O Centro Acadêmico André da Rocha (CAAR), da Faculdade de Direito da Ufrgs, realiza, entre 24 e 26 de agosto, três palestras sobre os 60 anos da Campanha da Legalidade: A Lei e a História. O evento virtual será transmitido pelo canal do YouTube do CAAR, sempre às 11h.
Na próxima terça-feira (24), o professor Juremir Machado da Silva aborda A legalidade e o golpe parlamentarista. Na quarta-feira (25), os convidados são os professores Anita Leocádia Prestes (UFRJ) e Henrique Carlos de Castro (Ufrgs), que falam sobre A Campanha da Legalidade e o Golpe de 1964. Encerrando, na quinta-feira (26), o jornalista Flávio Tavares apresenta O último movimento de massas do século XX - depoimento direto de um participante.

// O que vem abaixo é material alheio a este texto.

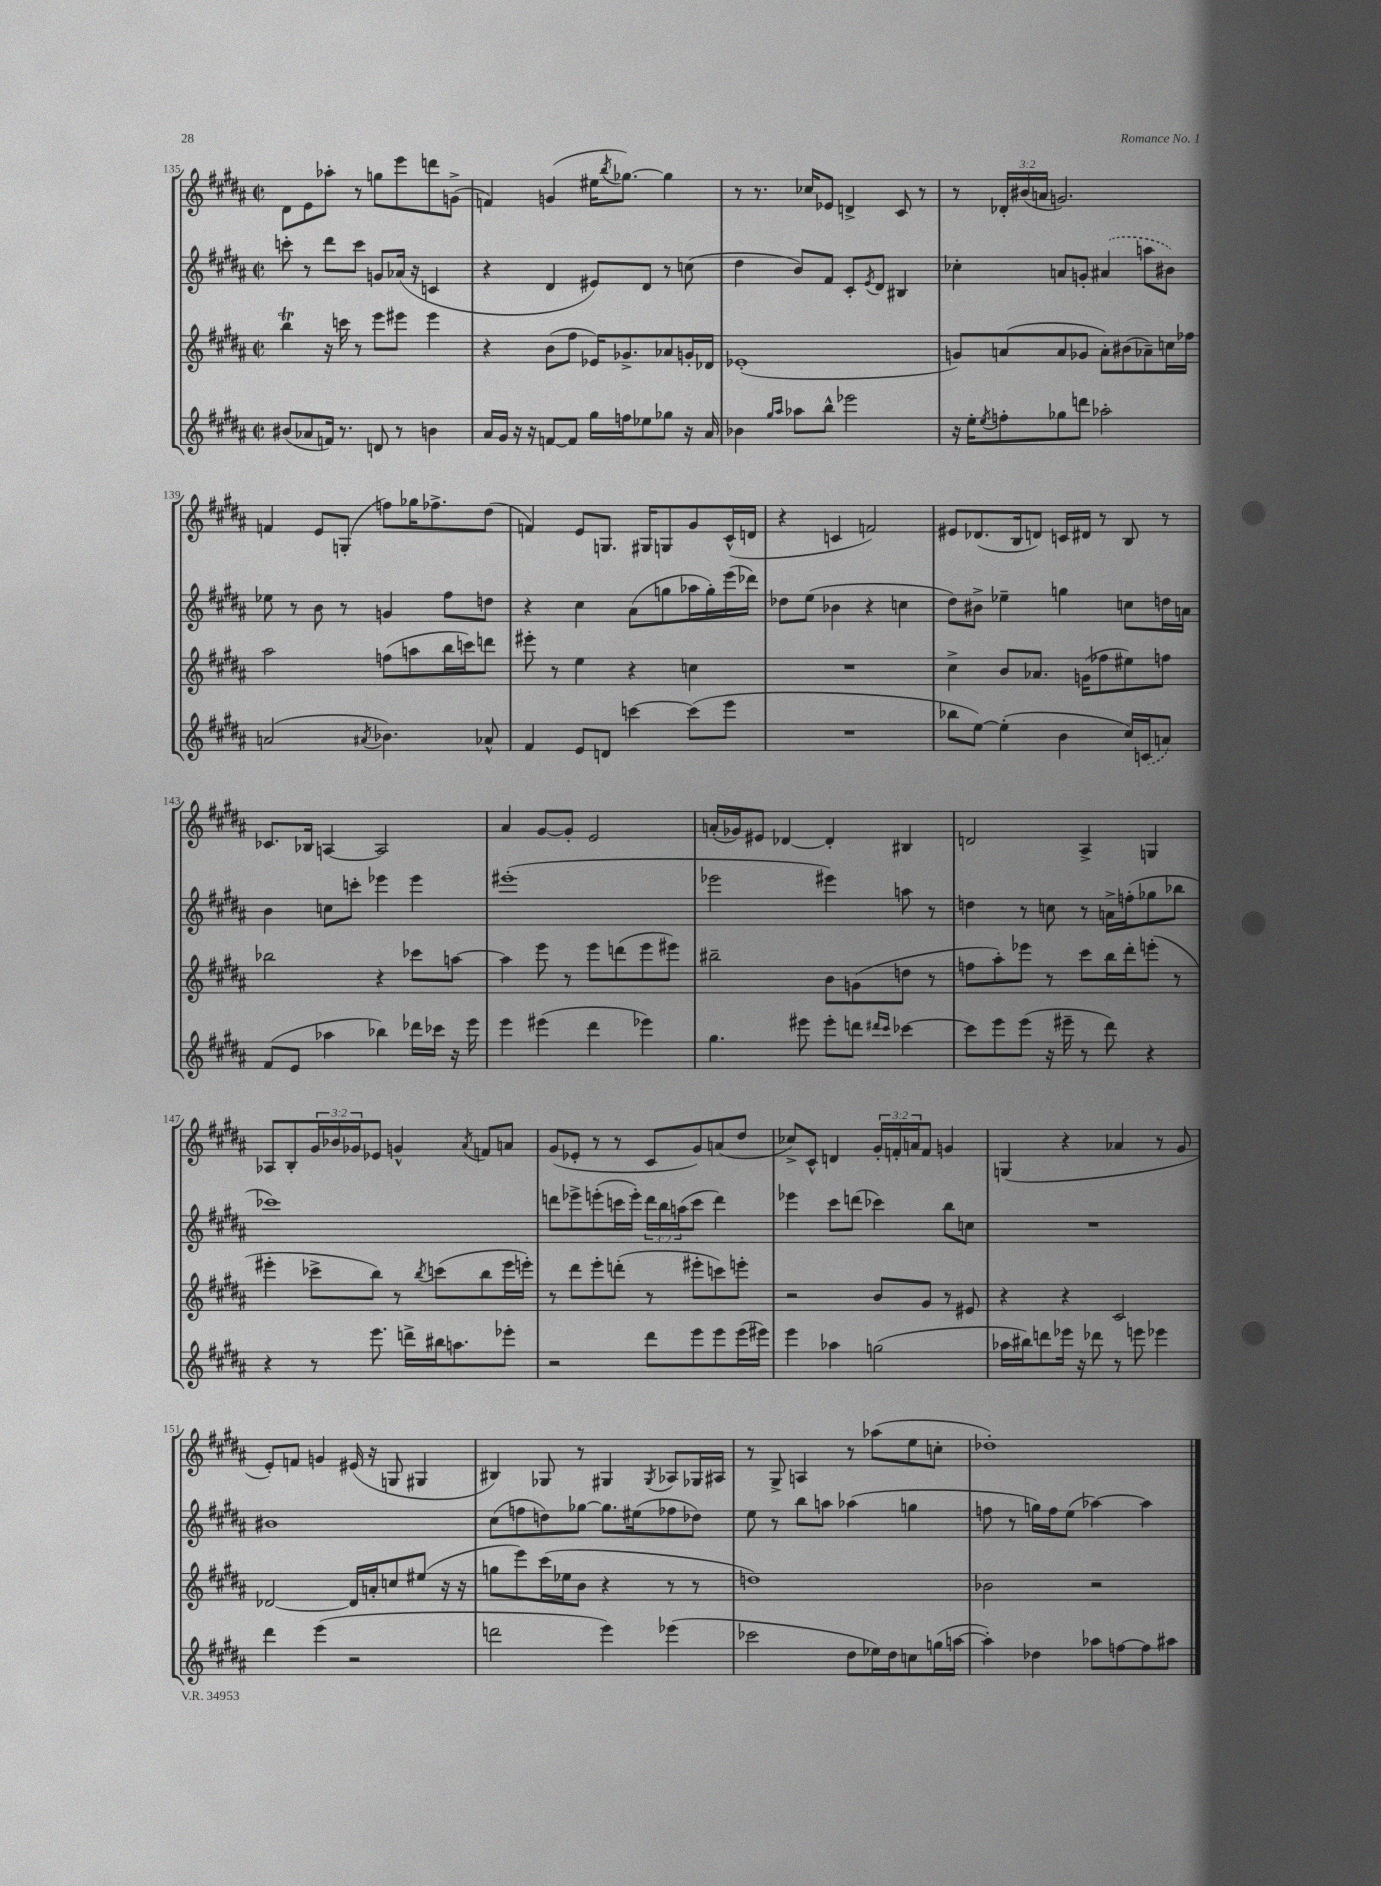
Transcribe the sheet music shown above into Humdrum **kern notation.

**kern	**kern	**kern	**kern
*part4	*part3	*part2	*part1
*staff4	*staff3	*staff2	*staff1
*clefG2	*clefG2	*clefG2	*clefG2
*k[f#c#g#d#a#]	*k[f#c#g#d#a#]	*k[f#c#g#d#a#]	*k[f#c#g#d#a#]
*M2/2	*M2/2	*M2/2	*M2/2
*met(c|)	*met(c|)	*met(c|)	*met(c|)
=135	=135	=135	=135
(8b#X/L	4bbT\	8cccn'\	8d#\L
8a-X/	.	8r	8e\
16fn/Jk)	16r	8ddd#\L	8aa-X'\J
8.r	16cccn\	.	.
.	8r	8ccc\J	8r
8dn/	8eee\L	8gn/L	8ggn\L
8r	8eee#X\J	(16a-X/Jk	8eee\
.	.	16r	.
4bn\	4eee#\	4cn/	8dddn\
.	.	.	(8gn^\J
=136	=136	=136	=136
16a#/LL	4r	4r	4fn/)
16g#/JJ	.	.	.
16r	.	.	.
16r	.	.	.
[8fn/L	(8b\L	4d#/	(4gn/
8f/J]	8ff#\J	.	.
16gg#\LL	16e-X/KL)	8e#X/L)	16ee#X\KL
.	.	.	8qbb/
16ffn\J	8.g-X^/	.	[8.gg-X\J)
8ee-X\	.	8d#/J	.
8gg-X\J	8a-X/	8r	4gg-\]
16r	16gn'/L	(8ccn\	.
16a#/	16d-X/JJ	.	.
=137	=137	=137	=137
4b-X\	(1e-X'	4dd#\	8r
.	.	.	8.r
16qqgg#/LL	.	.	.
16qqaa#/JJ	.	.	.
8aa-X\L	.	8b/L)	.
.	.	.	16cc-X/KL
8bb^^\J	.	8f#/J	8e-X/J
2eee-X\	.	8c#'/L	4dn^/
.	.	8qe/	.
.	.	8d#/J	.
.	.	4B#X/	8c#/
.	.	.	8r
=138	=138	=138	=138
16r	8gn/L)	4cc-X'\	8r
16ee'\KL	.	.	.
8qee/	.	.	.
8ffn'\	(8an/	.	24d-X'/LL
.	.	.	(24b#X/
.	.	.	24an/JJ
8gg-X\	8a/	8an/L	2.gn/)
8dddn\J	8g-X/J	8gn'/J	.
2aa-X'\	8a'\L)	(4a#X/	.
.	(8b#X\	.	.
.	8a-X~\)	8aan\L	.
.	16ccn\L	8b#X\J)	.
.	16ff-X\JJ	.	.
!!LO:LB:g=z
=139	=139	=139	=139
(2an/	2aa#\	8ee-X\	4fn/
.	.	8r	.
.	.	8b\	8e/L
.	.	8r	(8Gn'/J
8qa#X/	.	.	.
4.b-X\)	(8ffn\L	4gn/	8ffn\L)
.	8aan\	.	16gg-X\K
.	.	.	8.ff-X^\
.	16bb\L	8ff#\L	.
.	16cccn\J)	.	.
8a-X^^/	8dddn\J	8ddn\J	(8dd#\J
=140	=140	=140	=140
4f#/	8eee#X'\	4r	4fn/)
.	8r	.	.
8e/L	4ee\	4cc#\	8e/L
8dn/J	.	.	8.Gn/J
[4cccn\	4r	(8a#\L	.
.	.	.	16G#X/KL
.	.	8ggn\	8Gn/
(8ccc\L]	4ccn\	16aa-X\L	8g#/
.	.	16gg'\)	.
8eee\J	.	(16eee\	(16c#^^/L
.	.	16ddd-X\JJ)	16dn/JJ
=141	=141	=141	=141
1r	1r	8dd-X\L	4r
.	.	(8ee\J	.
.	.	4b-X\	4cn/
.	.	4r	2fn/)
.	.	4ccn\	.
=142	=142	=142	=142
8bb-X\L	4cc#^\	8dd#\L)	8e#X/L
[8ee\J)	.	8b#X^\J	(8.d-X/
(4ee'\]	8b/L	4ee-X~\	.
.	.	.	16B/k
.	8.a-X/J	.	8dn/J)
4b\	.	4ggn\	16cn/LL
.	(16gn\KL	.	16d#X/JJ
.	8ff-X\	.	8r
16cc#/LL)	8ee#X\)	8ccn\L	8B/
(16cn/J	.	.	.
8an/J)	8ffn\J	16ddn\L	8r
.	.	16an\JJ	.
!!LO:LB:g=z
=143	=143	=143	=143
(8f#/L	2bb-X\	4b\	8.c-X/L
8e/J	.	.	.
.	.	.	16B-X/Jk
4aa-X\	.	8ccn\L	[4An/
.	.	8cccn'\J	.
4bb-X\)	4r	4eee-X\	2A/]
16ddd-X\LL	8ccc-X\L	4eee-\	.
16ccc-X\JJ	.	.	.
16r	[8aan\J	.	.
16eee\	.	.	.
=144	=144	=144	=144
4eee\	4aa\]	(1eee#X'	4a#/
(4eee#X\	8eee\	.	[8g#/L
.	8r	.	8g#'/J]
4ddd#\	8eee\L	.	2e/
.	(8dddn\	.	.
4eee-X\)	8eee\	.	.
.	8eee#X\J)	.	.
=145	=145	=145	=145
4.gg#\	2bb#X~\	2eee-X\	(16an'/LL
.	.	.	16g-X/J)
.	.	.	8e#X/J
.	.	.	[4d-X/
8eee#X\	.	.	.
8eee#'\L	8b\L	4eee#X\)	4d-'/]
8dddn\J	(8gn\	.	.
16qqddd#X/LL	.	.	.
16qqccc#/JJ	.	.	.
[4ccc-X\	8ddn\J	8aan\	4B#X/
.	8r	8r	.
=146	=146	=146	=146
8ccc-\L]	8ffn\L	4ddn\	2dn/
8eee\	8aa#'\)	.	.
(8eee\J	8eee-X\J	8r	.
16r	8r	8ccn\	.
16eee#X~\	.	.	.
8r	8ccc#\L	8r	4A#^/
8ddd#\)	16bb\L	16an^\LL	.
.	16ddd#'\J	(16ffn'\J	.
4r	(8eeen'\J	8gg-X\	4Gn/
.	8r	8bb-X\J	.
!!LO:LB:g=z
=147	=147	=147	=147
4r	4eee#X'\	1ccc-X)	8A-X/L
.	.	.	8B'/
8r	8ccc-X^\L	.	24g#/L
.	.	.	24b-X/
.	.	.	24g-X/J
8.eee\	8bb\J)	.	8e-X/J
.	8r	.	4gn^^/
16dddn^\LL	.	.	.
.	8qbb/	.	.
16bb#X\J	(8cccn\L	.	.
8.aan\	.	.	.
.	.	.	8qa#/
.	8bb\	.	8fn/L
8eee-X'\J	16eee#\L	.	8an/J
.	16eeen'\JJ)	.	.
=148	=148	=148	=148
2r	8r	8dddn\L	(8g#/L
.	8ddd#\L	8eee-X^\	8e-X'/J
.	8eee'\	(8eeen'\	8r
.	(8dddn'\J	16cccn\L	8r
.	.	16eee'\JJ)	.
8ddd#\L	8r	24ddd\LL	8c#/L
.	.	24bb\	.
.	.	(24aan\J	.
8eee\	8eee#X'\L	8ccc\J	8g#/)
8eee\	8cccn\)	4ddd\)	(8an/
(16eee\L	8eeen'\J	.	8dd#/J
16eee#X\JJ)	.	.	.
=149	=149	=149	=149
4eee\	2r	4eee-X\	8cc-X^/L)
.	.	.	8c#^^/J
4aa-X\	.	8ccc#\L	4dn/
.	.	(8dddn\J	.
(2ggn\	8b/L	4ccc-X\)	24g#'/LL
.	.	.	24fn'/
.	.	.	24an/J
.	8g#/J	.	8f/J
.	8r	8bb\L	4gn/
.	8e#X/	8ccn\J	.
=150	=150	=150	=150
16aa-X\LL	4r	1r	(4Gn/
16bb#X\J)	.	.	.
8dddn\	.	.	.
16eee-X\Jk	4r	.	4r
16r	.	.	.
8ddd-X\	.	.	.
8r	2c#/	.	4a-X/
8eeen\	.	.	.
4eee-X\	.	.	8r
.	.	.	8g#/
!!LO:LB:g=z
=151	=151	=151	=151
4ddd#\	[2d-X/	1b#X	8e'/L)
.	.	.	8fn/J
(4eee\	.	.	4gn/
2r	16d-/LL]	.	(16e#X/
.	16an'/J	.	16r
.	8ccn/	.	8Gn/
.	(8ee#X/J	.	4G#X/
.	16r	.	.
.	16r	.	.
=152	=152	=152	=152
2dddn\	8ggn\L	(8cc#\L	4B#X/)
.	8eee\)	8ffn\	.
.	(16ccc#\L	8ddn\)	8G-X/
.	16ee-X\J	.	.
.	8b\J	[8gg-X\J	8r
4eee\)	4r	8.gg-\L]	4G#X/
.	.	(16ee#X\k	.
.	.	.	8qG#/
(4eee-X\	8r	8ff-X\	8A-X/L
.	8r	8dd-X\J)	16G-X/L
.	.	.	16A#X/JJ
=153	=153	=153	=153
2ccc-X\	1ddn)	8ee\	8r
.	.	8r	8G#^/
.	.	8bb\L	4An/
.	.	8aan\J	.
8dd#\L	.	(4aa-X\	8r
16ee-X\L)	.	.	(8aa-X\L
16dd#\J	.	.	.
8ccn\	.	4ggn\	8ee\
(16ggn\L	.	.	8ccn'\J
[16aan\JJ	.	.	.
=154	=154	=154	=154
4aa'\])	2b-X\	8ffn\	1dd-X')
.	.	8r	.
4dd-X\	.	16ggn\LL)	.
.	.	16ff\J	.
.	.	(8ee\J	.
8aa-X\L	2r	[4aa-X\)	.
[8ffn\	.	.	.
8ff\]	.	4aa-\]	.
8aa#X\J	.	.	.
==	==	==	==
*-	*-	*-	*-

Em 30 de agosto, às 18h, a TV Assembleia transmite o debate 60 anos da Legalidade, um marco na história da nossa democracia. Os painelistas são o jornalista Juremir Machado da Silva, o historiador Jorge Luis Ferreira e o ex-deputado federal e ex-ministro do Trabalho Almino Afonso, com mediação do historiador Neandro Thesing.

* Cleber Dioni Tentardini é jornalista. Nascido em Santana do Livramento, formou-se em Porto Alegre. É autor de cinco livros sobre história e meio ambiente, entre eles O menino que se tornou Brizola e Patrimônio ameaçado.